- **What needs to be done**: Retype exactly, and only, the lines from the one that contains "ellar reputation for" through the final line of the entries.

Start of Exercise inputs

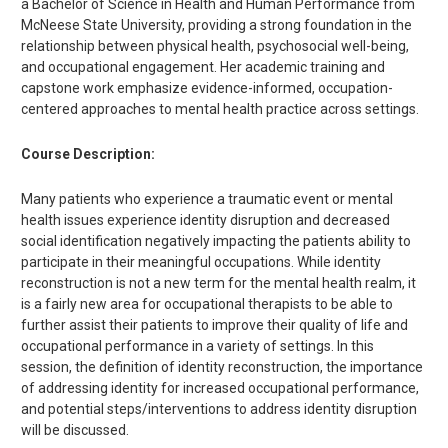
a Bachelor of Science in Health and Human Performance from
McNeese State University, providing a strong foundation in the
relationship between physical health, psychosocial well-being,
and occupational engagement. Her academic training and
capstone work emphasize evidence-informed, occupation-
centered approaches to mental health practice across settings.
Course Description:
Many patients who experience a traumatic event or mental
health issues experience identity disruption and decreased
social identification negatively impacting the patients ability to
participate in their meaningful occupations. While identity
reconstruction is not a new term for the mental health realm, it
is a fairly new area for occupational therapists to be able to
further assist their patients to improve their quality of life and
occupational performance in a variety of settings. In this
session, the definition of identity reconstruction, the importance
of addressing identity for increased occupational performance,
and potential steps/interventions to address identity disruption
will be discussed.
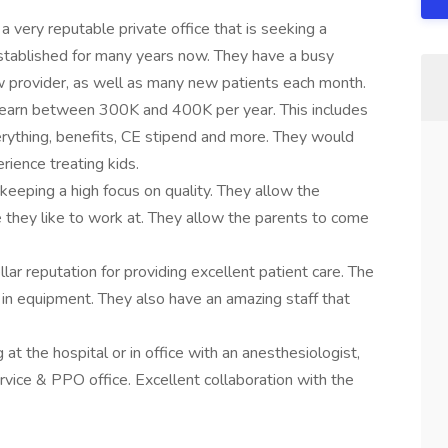
a very reputable private office that is seeking a
 established for many years now. They have a busy
w provider, as well as many new patients each month.
to earn between 300K and 400K per year. This includes
erything, benefits, CE stipend and more. They would
rience treating kids.
keeping a high focus on quality. They allow the
e they like to work at. They allow the parents to come
ellar reputation for providing excellent patient care. The
st in equipment. They also have an amazing staff that
 the hospital or in office with an anesthesiologist,
ervice & PPO office. Excellent collaboration with the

End of Exercise inputs

- **Solution below**:
ellar reputation for providing excellent patient care. The
st in equipment. They also have an amazing staff that
 the hospital or in office with an anesthesiologist,
ervice & PPO office. Excellent collaboration with the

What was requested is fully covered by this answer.